Layout annotation data:
= = = = = = =

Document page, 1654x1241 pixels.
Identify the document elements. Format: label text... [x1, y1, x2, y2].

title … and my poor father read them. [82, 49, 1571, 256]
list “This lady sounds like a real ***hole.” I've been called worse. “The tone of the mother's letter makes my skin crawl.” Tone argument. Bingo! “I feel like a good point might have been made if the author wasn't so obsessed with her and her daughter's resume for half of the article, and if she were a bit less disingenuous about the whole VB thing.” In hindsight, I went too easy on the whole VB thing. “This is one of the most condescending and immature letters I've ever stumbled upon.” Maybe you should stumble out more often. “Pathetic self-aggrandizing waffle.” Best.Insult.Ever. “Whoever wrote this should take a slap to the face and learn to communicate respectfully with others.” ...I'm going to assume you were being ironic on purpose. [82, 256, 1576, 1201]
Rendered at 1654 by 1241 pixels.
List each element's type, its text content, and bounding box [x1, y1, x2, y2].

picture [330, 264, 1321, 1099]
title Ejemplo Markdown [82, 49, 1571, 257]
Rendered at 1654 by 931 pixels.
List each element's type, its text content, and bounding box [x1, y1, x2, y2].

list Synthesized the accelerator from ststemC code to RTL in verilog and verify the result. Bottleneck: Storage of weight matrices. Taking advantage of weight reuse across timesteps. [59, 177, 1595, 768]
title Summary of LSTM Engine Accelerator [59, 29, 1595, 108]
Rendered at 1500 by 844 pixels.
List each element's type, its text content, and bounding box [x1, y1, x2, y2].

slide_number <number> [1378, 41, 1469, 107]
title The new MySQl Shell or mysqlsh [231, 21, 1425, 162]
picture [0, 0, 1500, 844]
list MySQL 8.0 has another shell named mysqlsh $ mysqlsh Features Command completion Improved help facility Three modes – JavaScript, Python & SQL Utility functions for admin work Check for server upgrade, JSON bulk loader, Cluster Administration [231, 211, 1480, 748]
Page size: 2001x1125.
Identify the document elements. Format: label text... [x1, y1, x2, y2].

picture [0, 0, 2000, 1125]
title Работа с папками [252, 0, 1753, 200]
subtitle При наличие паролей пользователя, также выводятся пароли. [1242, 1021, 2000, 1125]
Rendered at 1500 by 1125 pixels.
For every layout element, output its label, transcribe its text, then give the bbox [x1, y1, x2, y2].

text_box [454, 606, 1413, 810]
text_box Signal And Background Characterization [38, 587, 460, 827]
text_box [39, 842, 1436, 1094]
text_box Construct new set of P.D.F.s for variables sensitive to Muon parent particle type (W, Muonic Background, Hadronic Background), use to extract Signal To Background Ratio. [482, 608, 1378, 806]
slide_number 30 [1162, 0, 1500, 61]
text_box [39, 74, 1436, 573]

= = = = = = =

> **What the task requires**:
Can you edit the entries above so that every "bounding box" becomes "enclosing rectangle", leaving everything else unchanged?

> **Output for this exercise**:
Document page, 1654x1241 pixels.
Identify the document elements. Format: label text... [x1, y1, x2, y2].

title … and my poor father read them. [82, 49, 1571, 256]
list “This lady sounds like a real ***hole.” I've been called worse. “The tone of the mother's letter makes my skin crawl.” Tone argument. Bingo! “I feel like a good point might have been made if the author wasn't so obsessed with her and her daughter's resume for half of the article, and if she were a bit less disingenuous about the whole VB thing.” In hindsight, I went too easy on the whole VB thing. “This is one of the most condescending and immature letters I've ever stumbled upon.” Maybe you should stumble out more often. “Pathetic self-aggrandizing waffle.” Best.Insult.Ever. “Whoever wrote this should take a slap to the face and learn to communicate respectfully with others.” ...I'm going to assume you were being ironic on purpose. [82, 256, 1576, 1201]
Rendered at 1654 by 1241 pixels.
List each element's type, its text content, and enclosing rectangle [x1, y1, x2, y2].

picture [330, 264, 1321, 1099]
title Ejemplo Markdown [82, 49, 1571, 257]
Rendered at 1654 by 931 pixels.
List each element's type, its text content, and enclosing rectangle [x1, y1, x2, y2].

list Synthesized the accelerator from ststemC code to RTL in verilog and verify the result. Bottleneck: Storage of weight matrices. Taking advantage of weight reuse across timesteps. [59, 177, 1595, 768]
title Summary of LSTM Engine Accelerator [59, 29, 1595, 108]
Rendered at 1500 by 844 pixels.
List each element's type, its text content, and enclosing rectangle [x1, y1, x2, y2].

slide_number <number> [1378, 41, 1469, 107]
title The new MySQl Shell or mysqlsh [231, 21, 1425, 162]
picture [0, 0, 1500, 844]
list MySQL 8.0 has another shell named mysqlsh $ mysqlsh Features Command completion Improved help facility Three modes – JavaScript, Python & SQL Utility functions for admin work Check for server upgrade, JSON bulk loader, Cluster Administration [231, 211, 1480, 748]
Page size: 2001x1125.
Identify the document elements. Format: label text... [x1, y1, x2, y2].

picture [0, 0, 2000, 1125]
title Работа с папками [252, 0, 1753, 200]
subtitle При наличие паролей пользователя, также выводятся пароли. [1242, 1021, 2000, 1125]
Rendered at 1500 by 1125 pixels.
For every layout element, output its label, transcribe its text, then give the bbox [x1, y1, x2, y2].

text_box [454, 606, 1413, 810]
text_box Signal And Background Characterization [38, 587, 460, 827]
text_box [39, 842, 1436, 1094]
text_box Construct new set of P.D.F.s for variables sensitive to Muon parent particle type (W, Muonic Background, Hadronic Background), use to extract Signal To Background Ratio. [482, 608, 1378, 806]
slide_number 30 [1162, 0, 1500, 61]
text_box [39, 74, 1436, 573]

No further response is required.